What LlamaIndex does
LlamaIndex is a framework focused on the retrieval half of RAG: getting your data into a form an LLM can search, and getting the right pieces out at query time. It handles the unglamorous parts — reading files, splitting them into chunks, embedding them, storing the vectors, and retrieving the best matches — behind a small, consistent API. Where a hand-rolled RAG pipeline is dozens of lines, a basic LlamaIndex query engine is about five.
How it works
The flow has four stages, each with a named LlamaIndex concept. Data
connectors (like SimpleDirectoryReader) load files into Document objects.

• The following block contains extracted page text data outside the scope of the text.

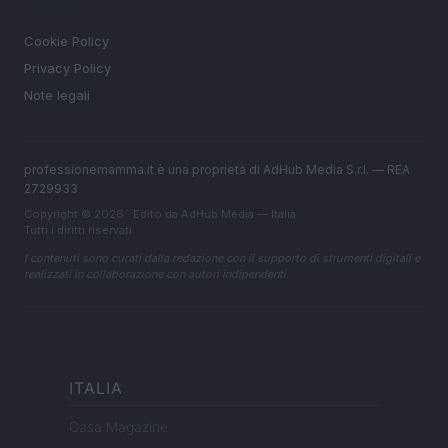
LEGALE
Cookie Policy
Privacy Policy
Note legali
professionemamma.it è una proprietà di AdHub Media S.r.l. — REA
2729933
Copyright © 2026 · Edito da AdHub Media — Italia
Tutti i diritti riservati
I contenuti sono curati dalla redazione con il supporto di strumenti digitali e
realizzati in collaborazione con autori indipendenti.
ITALIA
Casa Magazine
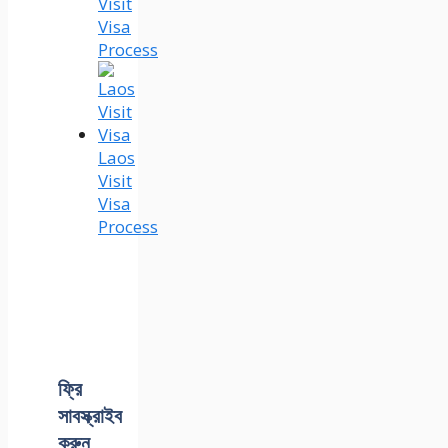
Visit
Visa
Process
Laos
Visit
Visa
Process
ফ্রি
সাবস্ক্রাইব
করুন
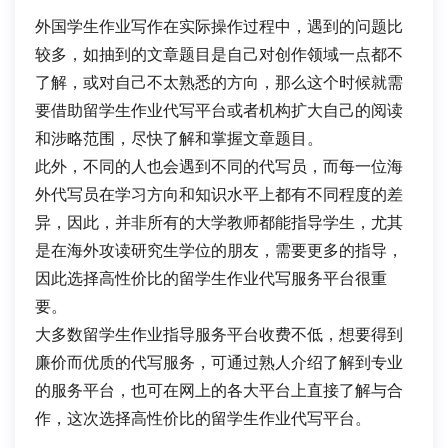
外国学生作业写作在实际操作过程中，遇到的问题比
较多，如抽到的文章题目是自己对创作领域一点都不
了解，或对自己不太熟悉的方向，那么这个时候就需
要借助留学生作业代写平台或者机构扩大自己的阅读
和涉略范围，尽快了解和掌握文章题目。
此外，不同的人也会遇到不同的代写员，而每一位海
外代写员在学习方向和知识水平上都有不同程度的差
异，因此，并非所有的大学教师都能指导学生，尤其
是在海外攻读研究生学位的朋友，需要更多的指导，
因此选择高性价比的留学生作业代写服务平台很重
要。
大多数留学生作业指导服务平台收费不低，想要得到
廉价而优质的代写服务，可通过熟人介绍了解到专业
的服务平台，也可在网上的各大平台上直接了解与合
作，这次选择高性价比的留学生作业代写平台。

A node parser splits those documents into Node chunks with metadata and
relationships to their neighbours. A VectorStoreIndex embeds every node and
stores the vectors — in memory by default, or in an external store like Qdrant
or pgvector via a StorageContext. Finally a query engine (index .as_query_engine()) embeds the user’s question, retrieves the most similar
nodes, and synthesises an answer with citations.

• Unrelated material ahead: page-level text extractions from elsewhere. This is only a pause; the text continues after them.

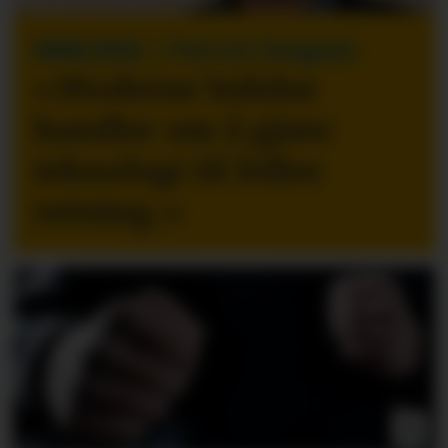
INNLEGG
| Patrick Delgado
«Moderne ledelse
handler om å gjøre
teknologi til felles
retning.
»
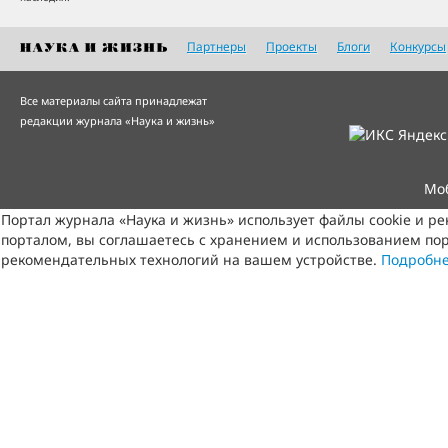
Партнеры
Проекты
Блоги
Конкурсы
Все материалы сайта принадлежат
редакции журнала «Наука и жизнь»
Мо
Портал журнала «Наука и жизнь» использует файлы cookie и р
порталом, вы соглашаетесь с хранением и использованием пор
рекомендательных технологий на вашем устройстве.
Подробн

For harder questions that span several sources, the SubQuestionQueryEngine decomposes the question into sub-questions, routes each to the right data source, and merges the answers — far more reliable than stuffing everything into one retrieval. The generator below builds a complete, runnable LlamaIndex query engine from your choices, including persistence and an optional external vector store.
Tips for production use
Persist your index with storage_context.persist() so you embed the corpus once
rather than on every run — this is the biggest time and cost saving. Tune the
node parser’s chunk size and overlap against your real questions before reaching
for a bigger model. Add metadata (source, page, section) to nodes so answers can
cite where they came from. Use the SubQuestionQueryEngine when a question needs
facts from multiple documents. And swap the in-memory store for a real vector
database before you scale past a few thousand nodes — the query code stays
identical, only the storage context changes.